JpGU-AGU Joint Meeting 2017

Presentation information

[EE] Poster

A (Atmospheric and Hydrospheric Sciences) » A-AS Atmospheric Sciences, Meteorology & Atmospheric Environment

[A-AS08] [EE] Towards integrated understandings of cloud and precipitation processes

Tue. May 23, 2017 1:45 PM - 3:15 PM Poster Hall (International Exhibition Hall HALL7)

convener:Kentaroh Suzuki(Atmosphere and Ocean Research Institute, University of Tokyo), Yukari Takayabu(Atmosphere and Ocean Research Institute, the University of Tokyo), Nagio Hirota(University of Tokyo), Tomoki Miyakawa(Atmosphere and Ocean Research Institute University of Tokyo)

[AAS08-P21] REVIEW OF CHARACTERISTICS OF ELECTRIC FIELD PRIOR TO LIGHTNING

*SRICHITRA S1, SEBIN SABU1, NORA ELIZABETH JOBY3,2, PREMLET B3 (1.TKM COLLEGE OF ENGINEERING KOLLAM, 2.NATIONAL INSTITUTE OF TECHNOLOGY CALICUT, 3.MES KOLLAM)

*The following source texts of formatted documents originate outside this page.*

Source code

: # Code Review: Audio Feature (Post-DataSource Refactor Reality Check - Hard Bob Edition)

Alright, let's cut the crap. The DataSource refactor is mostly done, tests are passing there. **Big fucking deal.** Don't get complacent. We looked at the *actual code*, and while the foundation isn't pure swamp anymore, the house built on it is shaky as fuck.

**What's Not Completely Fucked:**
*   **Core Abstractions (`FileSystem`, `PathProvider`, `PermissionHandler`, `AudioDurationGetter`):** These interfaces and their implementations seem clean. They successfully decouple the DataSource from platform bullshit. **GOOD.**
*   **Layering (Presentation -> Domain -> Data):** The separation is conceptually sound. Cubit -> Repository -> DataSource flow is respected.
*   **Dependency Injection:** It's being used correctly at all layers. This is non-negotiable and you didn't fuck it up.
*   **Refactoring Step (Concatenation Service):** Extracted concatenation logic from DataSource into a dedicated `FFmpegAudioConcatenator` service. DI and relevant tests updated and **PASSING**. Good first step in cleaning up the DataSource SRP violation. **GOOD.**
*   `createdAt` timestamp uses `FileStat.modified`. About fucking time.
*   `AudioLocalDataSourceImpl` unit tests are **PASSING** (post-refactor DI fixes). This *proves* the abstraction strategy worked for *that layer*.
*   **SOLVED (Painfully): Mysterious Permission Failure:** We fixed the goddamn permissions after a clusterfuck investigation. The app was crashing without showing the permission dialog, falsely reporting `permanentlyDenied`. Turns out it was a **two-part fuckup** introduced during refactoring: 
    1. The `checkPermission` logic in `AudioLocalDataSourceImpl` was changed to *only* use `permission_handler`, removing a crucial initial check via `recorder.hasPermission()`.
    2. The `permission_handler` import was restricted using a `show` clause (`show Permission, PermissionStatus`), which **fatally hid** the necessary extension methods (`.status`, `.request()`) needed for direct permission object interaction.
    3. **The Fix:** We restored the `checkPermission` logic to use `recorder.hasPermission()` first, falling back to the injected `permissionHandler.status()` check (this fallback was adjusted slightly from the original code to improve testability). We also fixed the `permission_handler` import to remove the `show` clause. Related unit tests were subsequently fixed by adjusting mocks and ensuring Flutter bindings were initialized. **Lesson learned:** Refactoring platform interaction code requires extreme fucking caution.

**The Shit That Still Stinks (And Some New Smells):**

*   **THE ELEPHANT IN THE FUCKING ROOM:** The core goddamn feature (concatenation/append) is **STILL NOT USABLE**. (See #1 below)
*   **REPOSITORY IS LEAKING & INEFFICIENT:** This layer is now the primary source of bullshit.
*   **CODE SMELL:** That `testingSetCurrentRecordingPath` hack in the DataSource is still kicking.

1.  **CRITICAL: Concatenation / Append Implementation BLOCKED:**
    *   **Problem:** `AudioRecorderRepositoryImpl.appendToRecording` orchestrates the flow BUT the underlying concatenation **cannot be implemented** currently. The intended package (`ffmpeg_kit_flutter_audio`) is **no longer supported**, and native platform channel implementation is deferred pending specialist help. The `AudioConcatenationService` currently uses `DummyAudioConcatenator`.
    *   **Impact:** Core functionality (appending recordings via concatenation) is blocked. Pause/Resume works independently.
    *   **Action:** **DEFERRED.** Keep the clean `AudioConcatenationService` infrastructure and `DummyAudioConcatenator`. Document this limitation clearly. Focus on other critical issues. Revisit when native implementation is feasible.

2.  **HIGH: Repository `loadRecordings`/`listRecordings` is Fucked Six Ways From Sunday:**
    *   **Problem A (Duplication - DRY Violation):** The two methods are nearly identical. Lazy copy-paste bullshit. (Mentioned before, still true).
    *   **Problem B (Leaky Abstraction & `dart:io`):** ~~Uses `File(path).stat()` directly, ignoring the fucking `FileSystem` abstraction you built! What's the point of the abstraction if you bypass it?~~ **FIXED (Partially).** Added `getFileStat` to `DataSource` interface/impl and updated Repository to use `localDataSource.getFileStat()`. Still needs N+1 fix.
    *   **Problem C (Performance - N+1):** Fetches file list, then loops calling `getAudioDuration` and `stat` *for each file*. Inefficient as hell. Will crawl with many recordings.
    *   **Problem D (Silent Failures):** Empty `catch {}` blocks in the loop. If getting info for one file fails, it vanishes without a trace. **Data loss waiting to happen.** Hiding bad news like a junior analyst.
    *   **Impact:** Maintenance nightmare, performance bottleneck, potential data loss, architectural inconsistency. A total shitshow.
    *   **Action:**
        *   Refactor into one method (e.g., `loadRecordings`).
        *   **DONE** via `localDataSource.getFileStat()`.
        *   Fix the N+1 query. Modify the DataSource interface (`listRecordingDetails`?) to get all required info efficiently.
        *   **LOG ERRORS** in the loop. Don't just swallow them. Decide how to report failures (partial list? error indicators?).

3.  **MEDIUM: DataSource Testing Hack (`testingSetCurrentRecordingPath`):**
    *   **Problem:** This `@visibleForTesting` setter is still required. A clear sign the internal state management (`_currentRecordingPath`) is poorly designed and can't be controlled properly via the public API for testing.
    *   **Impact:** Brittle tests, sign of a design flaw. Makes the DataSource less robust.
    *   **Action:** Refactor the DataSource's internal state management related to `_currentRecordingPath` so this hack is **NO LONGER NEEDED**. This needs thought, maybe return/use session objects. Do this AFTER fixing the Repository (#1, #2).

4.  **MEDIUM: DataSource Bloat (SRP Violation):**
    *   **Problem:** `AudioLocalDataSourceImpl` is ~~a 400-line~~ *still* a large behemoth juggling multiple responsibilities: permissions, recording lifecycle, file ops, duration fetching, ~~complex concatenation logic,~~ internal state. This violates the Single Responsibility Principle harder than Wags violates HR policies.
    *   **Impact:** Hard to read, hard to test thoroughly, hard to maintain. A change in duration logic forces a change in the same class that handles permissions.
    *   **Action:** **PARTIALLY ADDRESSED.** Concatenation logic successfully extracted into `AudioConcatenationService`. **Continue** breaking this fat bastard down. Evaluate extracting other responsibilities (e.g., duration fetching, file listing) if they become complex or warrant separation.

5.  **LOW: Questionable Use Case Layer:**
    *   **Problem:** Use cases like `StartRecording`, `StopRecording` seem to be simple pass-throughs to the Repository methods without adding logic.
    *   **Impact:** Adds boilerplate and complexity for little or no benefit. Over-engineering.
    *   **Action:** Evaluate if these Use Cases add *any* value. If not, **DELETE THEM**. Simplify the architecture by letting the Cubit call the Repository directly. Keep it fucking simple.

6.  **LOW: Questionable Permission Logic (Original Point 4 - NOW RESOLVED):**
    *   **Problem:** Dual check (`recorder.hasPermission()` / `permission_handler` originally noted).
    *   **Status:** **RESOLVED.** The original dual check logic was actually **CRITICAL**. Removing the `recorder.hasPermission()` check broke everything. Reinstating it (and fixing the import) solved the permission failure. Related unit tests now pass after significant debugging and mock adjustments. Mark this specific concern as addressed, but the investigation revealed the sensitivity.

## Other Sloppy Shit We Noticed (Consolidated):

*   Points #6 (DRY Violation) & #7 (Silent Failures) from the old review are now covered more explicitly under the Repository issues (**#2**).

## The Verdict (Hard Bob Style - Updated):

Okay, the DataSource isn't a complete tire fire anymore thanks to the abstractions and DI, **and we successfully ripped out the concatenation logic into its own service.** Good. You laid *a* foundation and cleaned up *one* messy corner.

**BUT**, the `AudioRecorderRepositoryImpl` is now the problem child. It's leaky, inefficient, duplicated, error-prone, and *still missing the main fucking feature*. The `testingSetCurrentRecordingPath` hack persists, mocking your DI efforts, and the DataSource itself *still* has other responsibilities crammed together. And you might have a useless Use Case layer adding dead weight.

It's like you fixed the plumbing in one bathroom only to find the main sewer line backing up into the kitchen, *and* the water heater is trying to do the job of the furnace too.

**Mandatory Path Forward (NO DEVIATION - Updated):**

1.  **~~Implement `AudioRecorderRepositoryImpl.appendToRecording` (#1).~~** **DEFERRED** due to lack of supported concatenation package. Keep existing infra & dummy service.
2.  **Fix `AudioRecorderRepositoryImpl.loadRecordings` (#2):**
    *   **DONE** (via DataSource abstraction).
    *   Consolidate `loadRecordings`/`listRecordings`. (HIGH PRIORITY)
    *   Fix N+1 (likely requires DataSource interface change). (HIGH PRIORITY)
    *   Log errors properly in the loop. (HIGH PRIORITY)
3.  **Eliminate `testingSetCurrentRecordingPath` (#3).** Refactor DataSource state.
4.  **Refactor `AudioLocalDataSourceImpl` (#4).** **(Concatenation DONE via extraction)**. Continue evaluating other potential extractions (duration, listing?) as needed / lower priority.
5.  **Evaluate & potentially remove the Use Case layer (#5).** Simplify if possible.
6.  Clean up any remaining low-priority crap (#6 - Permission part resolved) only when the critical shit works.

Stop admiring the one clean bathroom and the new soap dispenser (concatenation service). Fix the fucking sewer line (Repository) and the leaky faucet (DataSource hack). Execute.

Keywords:Lightning, Electric field , Prior to strike

Abstract:A study on the atmospheric electric fields prior to lighting strike was conducted by means of literature survey and data analysis. Study of electric fields is an important tool of lightning research. Electric field mills are used to observe static atmospheric electric fields during fair weather and during storm conditions. Comparisons show significant changes in electric field due to an approaching storm or a thunderstorm. Attempts to comprehend the variations prior to and after a strike has been done by observatories all over and this paper focuses on identifying characteristic changes in atmospheric electric field prior to a lightning strike. The focus is on static electric field variations prior to strike and this points out to the significance of study of electric field varying from a fair weather scenario to generation of bipolar preliminary breakdown pulses which is defined as the dynamic electrical activity inside cloud before strike. It has been explained by means of BIL (Breakdown Intermediate Leader) model as proposed by Clarence and Malan. Simulation experiments done by Carlson and Liang are seen to reproduce the same characteristics as obtained from field data. This paper helps in identifying the characteristic change in atmospheric electric field prior to lightning strike can create a great advantage in lightning prediction.